The contrast with bike riding is telling. While exhilarating, skiing involves significant overhead--travel, equipment, lifts. Bike riding, by contrast, offers a more immediate and accessible path to that feeling of effortless flow. Dave suggests that AI tools might, in the future, make achieving this state of software mastery more broadly accessible, potentially lowering the barrier to entry for that "suspension of disbelief." However, the fundamental principle remains: true mastery requires a deep, iterative engagement with the software's complexity, not a superficial approach.

Charting the Course to Virtuality

• Embrace Iterative Full Implementation: Commit to building experimental features completely, even if they might be discarded. This provides the necessary data for genuine evaluation and prevents the compounding of technical debt from partial solutions. Immediate discomfort (building potentially throwaway code) for lasting advantage (deep understanding, cleaner architecture).
• Prioritize Operational Coherence: Recognize that software is for human operation. Invest in internal architecture and maintainability alongside feature development.
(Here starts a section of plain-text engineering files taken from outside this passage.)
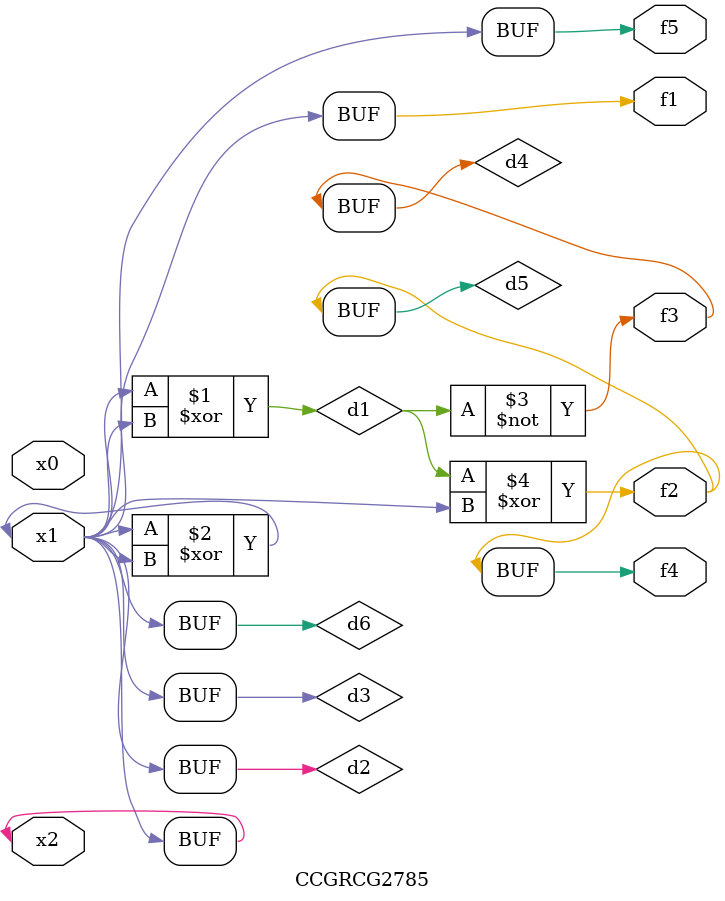
<source format=v>
module CCGRCG2785(
	input x0, x1, x2,
	output f1, f2, f3, f4, f5
);

	wire d1, d2, d3, d4, d5, d6;

	xor (d1, x1, x2);
	buf (d2, x1, x2);
	xor (d3, x1, x2);
	nor (d4, d1);
	xor (d5, d1, d2);
	buf (d6, d2, d3);
	assign f1 = d6;
	assign f2 = d5;
	assign f3 = d4;
	assign f4 = d5;
	assign f5 = d6;
endmodule

</source>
This is not a secondary concern but a prerequisite for long-term success. This pays off in 6-12 months as system stability increases.
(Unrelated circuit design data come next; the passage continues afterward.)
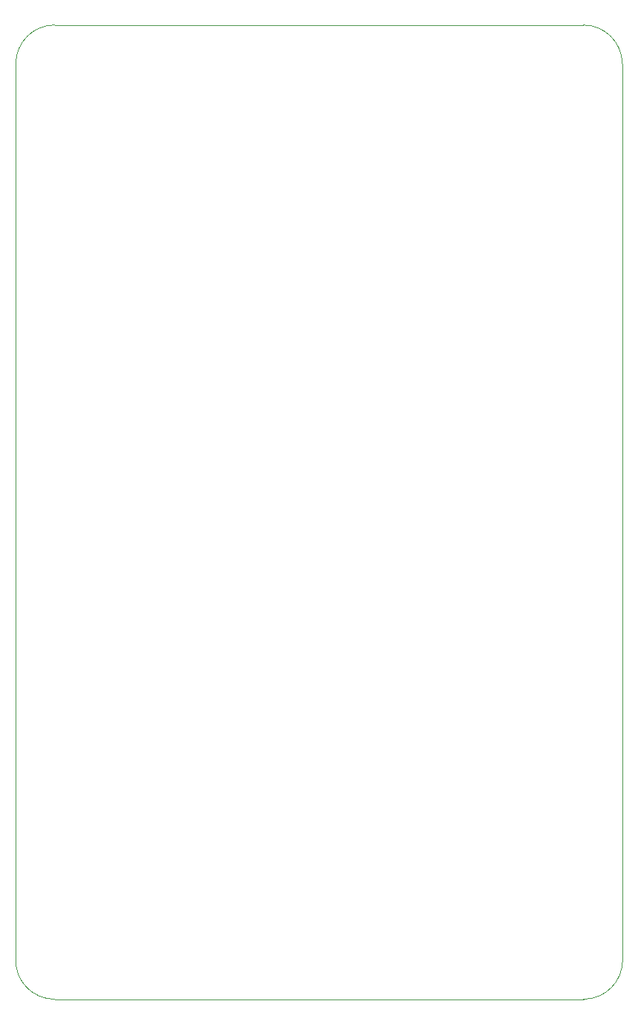
<source format=gbr>
%TF.GenerationSoftware,KiCad,Pcbnew,(6.0.4)*%
%TF.CreationDate,2022-05-16T19:34:58+01:00*%
%TF.ProjectId,Macropad v2,4d616372-6f70-4616-9420-76322e6b6963,rev?*%
%TF.SameCoordinates,Original*%
%TF.FileFunction,Profile,NP*%
%FSLAX46Y46*%
G04 Gerber Fmt 4.6, Leading zero omitted, Abs format (unit mm)*
G04 Created by KiCad (PCBNEW (6.0.4)) date 2022-05-16 19:34:58*
%MOMM*%
%LPD*%
G01*
G04 APERTURE LIST*
%TA.AperFunction,Profile*%
%ADD10C,0.100000*%
%TD*%
G04 APERTURE END LIST*
D10*
X171474903Y-157815403D02*
G75*
G03*
X175919903Y-153370405I-3J4445003D01*
G01*
X171474903Y-157815405D02*
X111093090Y-157815405D01*
X175887963Y-51108937D02*
G75*
G03*
X171442993Y-46663937I-4444963J37D01*
G01*
X111108197Y-46650993D02*
X171442993Y-46663937D01*
X106648090Y-153370405D02*
X106663197Y-51095993D01*
X111108197Y-46650997D02*
G75*
G03*
X106663197Y-51095993I3J-4445003D01*
G01*
X175919903Y-153370405D02*
X175887993Y-51108937D01*
X106648095Y-153370405D02*
G75*
G03*
X111093090Y-157815405I4445005J5D01*
G01*
M02*

</source>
• Develop for Seamless Interaction: Aim for the "suspension of disbelief" where the software becomes invisible. Focus on user experience that allows for effortless flow of ideas and actions. This is a continuous investment, with noticeable payoffs over 12-18 months.
• Invest in Foundational Understanding: Accept that complex software requires multiple iterations to achieve mastery. Resist the temptation to rush through early implementations. This is a long-term investment, with payoffs realized over years.
• Leverage AI for Deeper Insight, Not Shortcuts: Explore AI tools to aid in understanding complexity and generating robust implementations, but do not rely on them to bypass the essential work of iterative development and operational excellence. Immediate action: Explore AI tools this quarter. Long-term payoff: Potential for broader mastery in 2-3 years.
• Document and Learn from Each Iteration: Actively capture learnings from each implementation cycle, especially regarding what worked, what didn't, and why. This builds a knowledge base that accelerates future iterations. Immediate action: Implement a post-mortem process for major feature builds.
• Seek the "Bike Riding" Efficiency: While full-scale implementations are necessary, look for opportunities to achieve similar insights with less overhead, much like bike riding is a more efficient path to flow than skiing. This might involve internal tools or focused prototyping. This pays off in 3-6 months by streamlining the learning process.